By Victor A. Neuman, PE

Laboratory facilities are expensive to build and even more costly to operate. Lab buildings with even moderate concentrations of chemical fume hoods can increase both construction costs and operating costs. This article presents some viable, higher-first-cost alternatives that generally result in significantly lower operating costs.

The first alternative is to use fume hoods with face velocities of 60 ft/min, which are variously referred to in the trade as “low-flow,” “low-exhaust-volume,” or “high-efficiency” fume hoods. The second alternative is to use variable volume controls on standard VAV fume hoods. A third alternative is to use low-flow fume hoods in conjunction with variable volume controls.

Before the analysis, a reality check: This article is aimed at fume-hood-heavy buildings.

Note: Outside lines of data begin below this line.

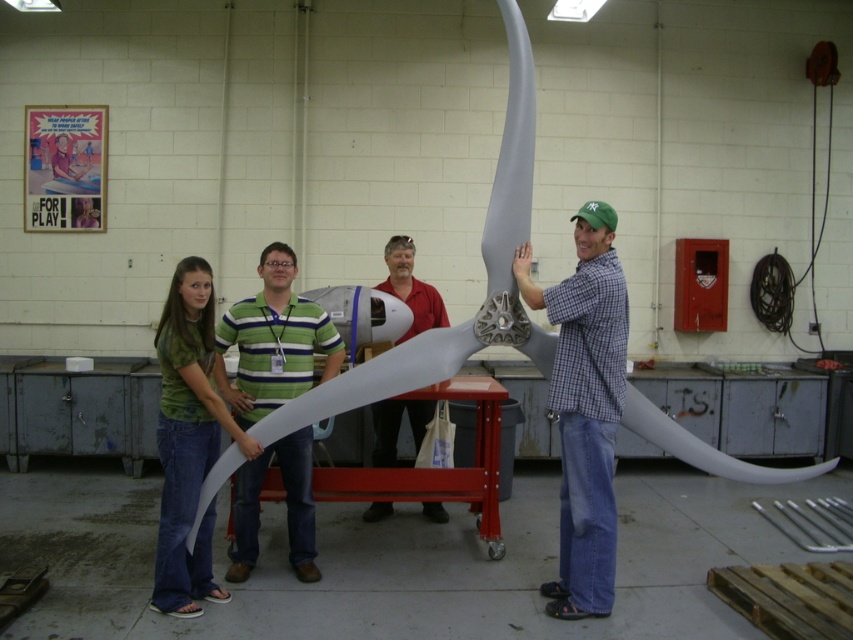
Can you confirm if green matte shirt at center is taller than red smooth shirt at center?

Yes.

Is point (189, 524) farther from viewer compared to point (413, 300)?

No, it is not.

You are a GUI agent. You are given a task and a screenshot of the screen. Output one action in this format:
    pyautogui.click(x=<x>, y=<y>)
    Task: Click on the green matte shirt at center
    Image resolution: width=853 pixels, height=640 pixels.
    Given the screenshot: What is the action you would take?
    (189, 440)

The width and height of the screenshot is (853, 640). I want to click on green matte shirt at center, so click(x=189, y=440).

Who is positioned more to the left, checkered fabric shirt at center or green matte shirt at center?

Positioned to the left is green matte shirt at center.

Does checkered fabric shirt at center appear on the right side of green matte shirt at center?

Correct, you'll find checkered fabric shirt at center to the right of green matte shirt at center.

Who is more forward, (561,336) or (202,310)?

Point (202,310) is more forward.

You are a GUI agent. You are given a task and a screenshot of the screen. Output one action in this format:
    pyautogui.click(x=<x>, y=<y>)
    Task: Click on the checkered fabric shirt at center
    
    Given the screenshot: What is the action you would take?
    pyautogui.click(x=584, y=406)

Between green striped shirt at center and red smooth shirt at center, which one is positioned higher?

green striped shirt at center is higher up.

Can you confirm if green striped shirt at center is wider than red smooth shirt at center?

Yes.

Is point (306, 509) farther from camera compared to point (370, 406)?

No, it is not.

The width and height of the screenshot is (853, 640). What are the coordinates of `green striped shirt at center` in the screenshot? It's located at (273, 340).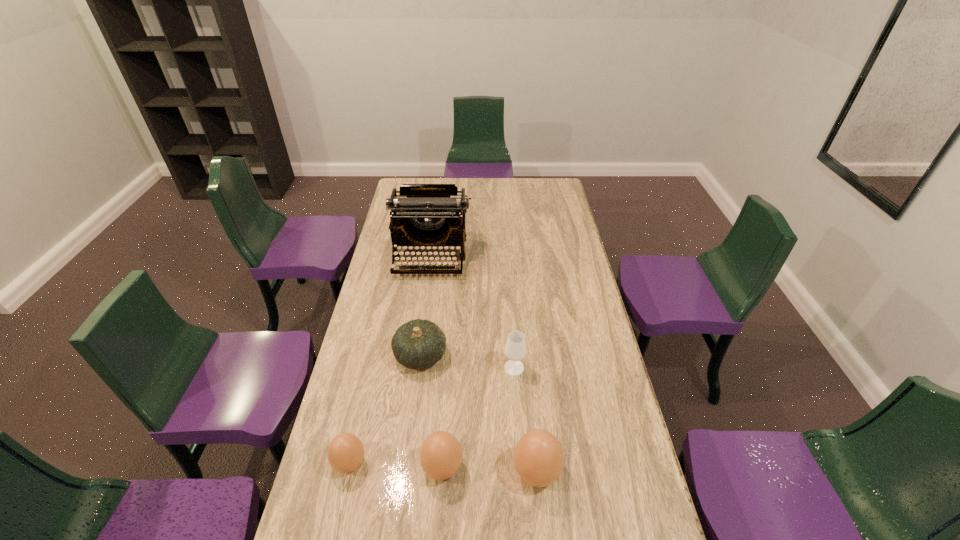
The height and width of the screenshot is (540, 960). I want to click on the shortest object, so click(x=345, y=453).

Find the location of `the leftmost boiled egg`. the leftmost boiled egg is located at coordinates (345, 453).

The width and height of the screenshot is (960, 540). I want to click on the second tallest boiled egg, so click(440, 455).

In order to click on the rightmost boiled egg in this screenshot , I will do `click(538, 457)`.

Find the location of a particular element. This screenshot has height=540, width=960. the farthest object is located at coordinates (423, 215).

Identify the location of the tallest object. (423, 215).

Where is `glass`? This screenshot has width=960, height=540. glass is located at coordinates (515, 350).

Image resolution: width=960 pixels, height=540 pixels. I want to click on gourd, so coord(418,344).

I want to click on vacant region located on the right of the shortest boiled egg, so [x=417, y=463].

Locate an element on the screen. free spot located on the back of the second boiled egg from left to right is located at coordinates (449, 358).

If you have one fume hood per 1,000 ft2 of laboratory or less, you do not have a fume-hood-heavy building. Many biology labs fall into the “not fume-hood-heavy” category, especially if using biological safety cabinets that are not hard-ducted to the exhaust system.

A fume-hood-light lab might still identify reasons to use low-flow fume hoods and/or variable volume controls, but such a choice won’t represent a major first cost. However, variable air volume can still save major operating costs even if the fume hood density is light. A special case of variable air volume operation is two-position constant volume. This type of operation is often the most cost-effective control system of its type, especially when the hours of operation of the laboratory can be predicted ahead of time. This system is often used as an occupied/unoccupied control system.

A short history of fume hood energy conservation A standard 6-ft hood takes 1,200 ft3/min (cfm) of exhaust air to operate at full open sash. The cost of a single cfm that needs to be heated, cooled, filtered, and moved every hour of the year, in an average electrical rate area, is about $3/cfm annually. The yearly air-conditioning bill for a single 6-ft fume hood can be $3,600/yr or more.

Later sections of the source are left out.